(Text passage):
-*-*-

Let us use this thread to document everyone's energy economy - and see how it compares with the EPA figures.

The main efficiency (or as they say, Energy Economy) figure from EPA is 34 KWh/100 miles or 2.9 miles/kwh. This kwh should be calculated at the wall - not carwings or what Leaf shows. This means, you should either have TED/kill-a-watt, separate meter or Blink to figure out the energy used by the car at the wall. You should also keep track of any charges done when not at home.

I suggest keeping track of and reporting the following figures. Copy the format below and replace with your actual numbers.

Code:
Month : MMM-2011
a. x,xxx Miles
b. xxx kWh (Wall - Blink/Seprate meter/TED etc)
c. x.x Miles/kWh (Wall)
d. x.x Miles/kWh (Leaf)
e. x.x Miles/kWh (CarWings)
f. $xx.x
g. x.x Cents/Mile
Where,

a = Total Miles (from Leaf odometer)
b = kWh used (from the wall)
c = Miles / kWh (a/b from above)

-*-*-

(List of tasks):
a. According to the post on tracking energy economy, why do you need a device such as TED, kill-a-watt, a separate meter or Blink?
b. Answer these questions from the post on tracking energy economy:
(i) What is the EPA's main figure in kWh per 100 miles?
(ii) Where does the total miles figure come from?
(iii) How is the Miles/kWh (Wall) figure worked out?
c. List every device or method the post on tracking energy economy names for measuring the energy the car uses at the wall.
None of the tasks make use of the records.

(Data excerpts):
-*-*-

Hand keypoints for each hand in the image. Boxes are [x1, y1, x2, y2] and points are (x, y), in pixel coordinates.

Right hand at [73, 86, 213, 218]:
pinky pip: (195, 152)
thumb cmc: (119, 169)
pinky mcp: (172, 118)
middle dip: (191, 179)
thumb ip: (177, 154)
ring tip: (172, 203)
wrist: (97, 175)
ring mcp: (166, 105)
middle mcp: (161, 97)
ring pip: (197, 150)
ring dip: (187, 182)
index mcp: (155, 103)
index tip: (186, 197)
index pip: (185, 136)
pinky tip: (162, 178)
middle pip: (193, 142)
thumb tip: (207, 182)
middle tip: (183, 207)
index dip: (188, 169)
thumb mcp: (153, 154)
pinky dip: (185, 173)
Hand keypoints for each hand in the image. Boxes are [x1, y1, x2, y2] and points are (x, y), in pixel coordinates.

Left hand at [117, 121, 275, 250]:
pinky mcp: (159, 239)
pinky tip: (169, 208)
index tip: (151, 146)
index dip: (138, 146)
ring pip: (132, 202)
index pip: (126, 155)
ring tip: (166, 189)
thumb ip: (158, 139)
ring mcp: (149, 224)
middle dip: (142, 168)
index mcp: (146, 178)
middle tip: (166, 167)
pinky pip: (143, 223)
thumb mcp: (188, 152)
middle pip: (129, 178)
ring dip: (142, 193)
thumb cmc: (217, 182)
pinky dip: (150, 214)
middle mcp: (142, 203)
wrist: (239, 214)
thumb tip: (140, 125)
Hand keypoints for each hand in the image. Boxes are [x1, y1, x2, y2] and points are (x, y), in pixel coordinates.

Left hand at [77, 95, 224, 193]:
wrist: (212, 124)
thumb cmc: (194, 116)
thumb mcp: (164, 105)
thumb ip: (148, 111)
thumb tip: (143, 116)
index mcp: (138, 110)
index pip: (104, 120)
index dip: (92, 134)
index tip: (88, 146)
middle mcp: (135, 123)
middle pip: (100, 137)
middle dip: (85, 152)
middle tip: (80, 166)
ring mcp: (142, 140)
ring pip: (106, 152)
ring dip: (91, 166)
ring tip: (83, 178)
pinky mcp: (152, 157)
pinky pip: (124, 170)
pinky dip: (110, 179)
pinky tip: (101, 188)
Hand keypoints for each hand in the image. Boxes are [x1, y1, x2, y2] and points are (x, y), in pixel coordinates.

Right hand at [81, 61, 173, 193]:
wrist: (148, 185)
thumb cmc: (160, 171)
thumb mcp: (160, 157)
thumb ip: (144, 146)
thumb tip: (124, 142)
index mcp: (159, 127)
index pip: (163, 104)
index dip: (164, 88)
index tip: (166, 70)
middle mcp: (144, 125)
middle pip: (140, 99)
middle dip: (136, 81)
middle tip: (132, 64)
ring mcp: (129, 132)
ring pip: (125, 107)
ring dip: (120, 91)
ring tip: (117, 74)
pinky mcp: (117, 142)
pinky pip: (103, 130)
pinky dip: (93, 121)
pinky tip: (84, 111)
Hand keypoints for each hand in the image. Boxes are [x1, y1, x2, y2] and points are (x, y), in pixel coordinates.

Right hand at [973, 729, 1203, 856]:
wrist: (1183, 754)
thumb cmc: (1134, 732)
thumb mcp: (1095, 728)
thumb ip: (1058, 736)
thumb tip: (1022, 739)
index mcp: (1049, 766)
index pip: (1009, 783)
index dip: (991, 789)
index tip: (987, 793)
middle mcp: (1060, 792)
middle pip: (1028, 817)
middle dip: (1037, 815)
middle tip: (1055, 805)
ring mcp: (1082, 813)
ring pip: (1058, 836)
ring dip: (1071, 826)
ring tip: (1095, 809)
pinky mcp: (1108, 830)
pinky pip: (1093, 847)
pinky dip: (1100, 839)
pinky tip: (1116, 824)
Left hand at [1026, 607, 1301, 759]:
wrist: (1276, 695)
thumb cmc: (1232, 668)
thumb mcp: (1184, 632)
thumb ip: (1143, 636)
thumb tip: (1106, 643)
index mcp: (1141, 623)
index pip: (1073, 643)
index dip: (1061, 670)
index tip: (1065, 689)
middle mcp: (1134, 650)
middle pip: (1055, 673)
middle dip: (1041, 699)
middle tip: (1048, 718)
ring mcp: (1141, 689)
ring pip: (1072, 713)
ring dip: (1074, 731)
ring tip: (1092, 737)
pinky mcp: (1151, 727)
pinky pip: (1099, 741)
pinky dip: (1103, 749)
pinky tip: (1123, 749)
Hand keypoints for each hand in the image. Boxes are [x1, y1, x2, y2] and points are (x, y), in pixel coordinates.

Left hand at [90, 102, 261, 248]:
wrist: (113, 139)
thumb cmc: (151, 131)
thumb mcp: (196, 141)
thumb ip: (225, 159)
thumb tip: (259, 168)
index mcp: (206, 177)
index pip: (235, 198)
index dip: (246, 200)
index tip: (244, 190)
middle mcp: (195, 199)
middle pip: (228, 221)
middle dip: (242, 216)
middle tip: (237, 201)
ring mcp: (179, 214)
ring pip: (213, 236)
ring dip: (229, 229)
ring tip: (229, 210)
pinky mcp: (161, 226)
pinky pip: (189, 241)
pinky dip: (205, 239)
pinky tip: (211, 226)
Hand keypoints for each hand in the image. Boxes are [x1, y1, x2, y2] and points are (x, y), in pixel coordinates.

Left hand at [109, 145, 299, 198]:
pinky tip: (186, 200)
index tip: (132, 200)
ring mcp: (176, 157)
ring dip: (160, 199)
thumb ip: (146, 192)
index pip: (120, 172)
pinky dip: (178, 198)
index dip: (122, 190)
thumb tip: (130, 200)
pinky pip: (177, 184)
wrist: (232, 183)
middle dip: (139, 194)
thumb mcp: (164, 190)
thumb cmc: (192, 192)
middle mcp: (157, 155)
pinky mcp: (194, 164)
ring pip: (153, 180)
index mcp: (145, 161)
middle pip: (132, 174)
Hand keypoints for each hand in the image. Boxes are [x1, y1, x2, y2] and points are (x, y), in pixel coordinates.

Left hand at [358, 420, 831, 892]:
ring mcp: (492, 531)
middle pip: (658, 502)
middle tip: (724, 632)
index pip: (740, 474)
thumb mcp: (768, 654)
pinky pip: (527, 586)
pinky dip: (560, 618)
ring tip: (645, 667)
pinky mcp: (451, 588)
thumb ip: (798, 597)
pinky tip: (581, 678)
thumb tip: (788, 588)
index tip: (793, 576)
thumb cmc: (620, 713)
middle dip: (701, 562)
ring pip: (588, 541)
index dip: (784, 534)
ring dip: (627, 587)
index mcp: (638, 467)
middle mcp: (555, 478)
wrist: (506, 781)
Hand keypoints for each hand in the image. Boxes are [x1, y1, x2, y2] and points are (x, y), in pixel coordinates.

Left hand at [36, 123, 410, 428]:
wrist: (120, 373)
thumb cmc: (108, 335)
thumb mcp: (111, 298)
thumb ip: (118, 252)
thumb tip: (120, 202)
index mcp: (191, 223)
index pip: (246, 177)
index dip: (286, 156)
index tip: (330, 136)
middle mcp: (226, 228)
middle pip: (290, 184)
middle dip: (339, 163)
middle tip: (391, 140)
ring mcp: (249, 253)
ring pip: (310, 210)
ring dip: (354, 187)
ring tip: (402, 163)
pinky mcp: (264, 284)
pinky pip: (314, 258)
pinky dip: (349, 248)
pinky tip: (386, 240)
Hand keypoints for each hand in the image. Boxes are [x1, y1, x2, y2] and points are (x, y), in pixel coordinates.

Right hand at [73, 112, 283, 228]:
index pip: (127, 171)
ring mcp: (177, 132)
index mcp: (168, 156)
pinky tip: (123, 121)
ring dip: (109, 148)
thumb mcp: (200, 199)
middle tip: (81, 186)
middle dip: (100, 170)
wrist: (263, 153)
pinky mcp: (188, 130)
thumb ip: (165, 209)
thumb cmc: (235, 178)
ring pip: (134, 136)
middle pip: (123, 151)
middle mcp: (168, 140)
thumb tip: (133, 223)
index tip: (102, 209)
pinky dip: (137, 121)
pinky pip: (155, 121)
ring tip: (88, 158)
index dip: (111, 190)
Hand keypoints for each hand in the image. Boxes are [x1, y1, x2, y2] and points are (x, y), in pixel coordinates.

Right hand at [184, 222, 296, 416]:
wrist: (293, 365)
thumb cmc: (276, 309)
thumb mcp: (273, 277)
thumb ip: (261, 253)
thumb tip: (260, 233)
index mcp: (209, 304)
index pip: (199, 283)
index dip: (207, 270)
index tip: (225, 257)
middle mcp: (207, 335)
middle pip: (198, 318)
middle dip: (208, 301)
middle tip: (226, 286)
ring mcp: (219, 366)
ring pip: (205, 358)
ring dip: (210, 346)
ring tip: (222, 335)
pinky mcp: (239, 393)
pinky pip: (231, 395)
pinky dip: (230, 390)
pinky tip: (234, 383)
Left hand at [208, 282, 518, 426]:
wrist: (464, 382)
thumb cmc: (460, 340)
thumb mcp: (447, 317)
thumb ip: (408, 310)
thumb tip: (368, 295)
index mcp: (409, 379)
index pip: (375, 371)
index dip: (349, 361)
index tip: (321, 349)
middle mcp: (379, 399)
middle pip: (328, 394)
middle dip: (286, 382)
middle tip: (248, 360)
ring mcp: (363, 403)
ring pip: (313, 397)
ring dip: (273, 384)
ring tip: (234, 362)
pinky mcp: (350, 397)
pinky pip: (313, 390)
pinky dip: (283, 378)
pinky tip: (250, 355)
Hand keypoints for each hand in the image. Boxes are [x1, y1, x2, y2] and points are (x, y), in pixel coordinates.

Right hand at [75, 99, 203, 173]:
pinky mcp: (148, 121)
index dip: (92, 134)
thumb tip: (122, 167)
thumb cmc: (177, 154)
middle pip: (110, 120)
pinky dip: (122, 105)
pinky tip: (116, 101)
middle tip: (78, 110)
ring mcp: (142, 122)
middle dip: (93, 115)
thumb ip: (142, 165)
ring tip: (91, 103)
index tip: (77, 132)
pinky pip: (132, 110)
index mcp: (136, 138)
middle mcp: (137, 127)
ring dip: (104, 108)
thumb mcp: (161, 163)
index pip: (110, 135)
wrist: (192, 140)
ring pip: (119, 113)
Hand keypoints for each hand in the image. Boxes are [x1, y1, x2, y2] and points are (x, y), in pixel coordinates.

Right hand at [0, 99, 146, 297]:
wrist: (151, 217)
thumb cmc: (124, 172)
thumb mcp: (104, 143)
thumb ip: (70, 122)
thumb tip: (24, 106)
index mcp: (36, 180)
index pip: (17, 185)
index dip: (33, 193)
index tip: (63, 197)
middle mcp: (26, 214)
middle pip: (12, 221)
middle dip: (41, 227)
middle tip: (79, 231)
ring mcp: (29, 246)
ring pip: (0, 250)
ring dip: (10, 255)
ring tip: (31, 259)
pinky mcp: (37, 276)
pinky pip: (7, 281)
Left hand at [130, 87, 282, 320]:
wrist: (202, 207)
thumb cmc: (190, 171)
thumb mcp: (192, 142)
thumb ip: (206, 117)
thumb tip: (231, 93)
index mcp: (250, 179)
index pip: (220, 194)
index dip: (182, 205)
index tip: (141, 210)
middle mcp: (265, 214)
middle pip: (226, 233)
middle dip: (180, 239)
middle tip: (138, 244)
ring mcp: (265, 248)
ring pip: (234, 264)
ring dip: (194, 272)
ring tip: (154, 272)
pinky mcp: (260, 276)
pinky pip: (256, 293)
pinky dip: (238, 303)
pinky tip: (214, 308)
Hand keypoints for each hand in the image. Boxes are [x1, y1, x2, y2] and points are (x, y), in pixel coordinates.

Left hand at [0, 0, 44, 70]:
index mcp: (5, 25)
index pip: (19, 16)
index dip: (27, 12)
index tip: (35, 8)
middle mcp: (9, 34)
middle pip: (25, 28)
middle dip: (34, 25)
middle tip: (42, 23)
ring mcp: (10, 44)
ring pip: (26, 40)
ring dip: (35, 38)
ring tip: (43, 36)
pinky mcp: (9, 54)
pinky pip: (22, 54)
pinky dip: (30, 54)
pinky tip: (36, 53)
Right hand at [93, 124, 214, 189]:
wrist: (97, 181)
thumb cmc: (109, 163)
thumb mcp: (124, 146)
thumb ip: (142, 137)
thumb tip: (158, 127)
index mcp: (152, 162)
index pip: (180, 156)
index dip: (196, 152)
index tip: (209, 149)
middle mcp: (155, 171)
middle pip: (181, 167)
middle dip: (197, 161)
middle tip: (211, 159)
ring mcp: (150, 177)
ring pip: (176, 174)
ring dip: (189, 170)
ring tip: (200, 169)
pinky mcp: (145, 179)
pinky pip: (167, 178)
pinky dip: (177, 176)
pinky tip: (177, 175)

-*-*-

(Outputs by task):
a. The kWh figure should be measured at the wall, not taken from CarWings or from what the Leaf shows. A device like one of these is needed to find the energy the car draws at the wall.

b.
(i) 34 kWh/100 miles.
(ii) The Leaf odometer.
(iii) Total miles (a) divided by kWh used from the wall (b).

c. TED, kill-a-watt, a separate meter, Blink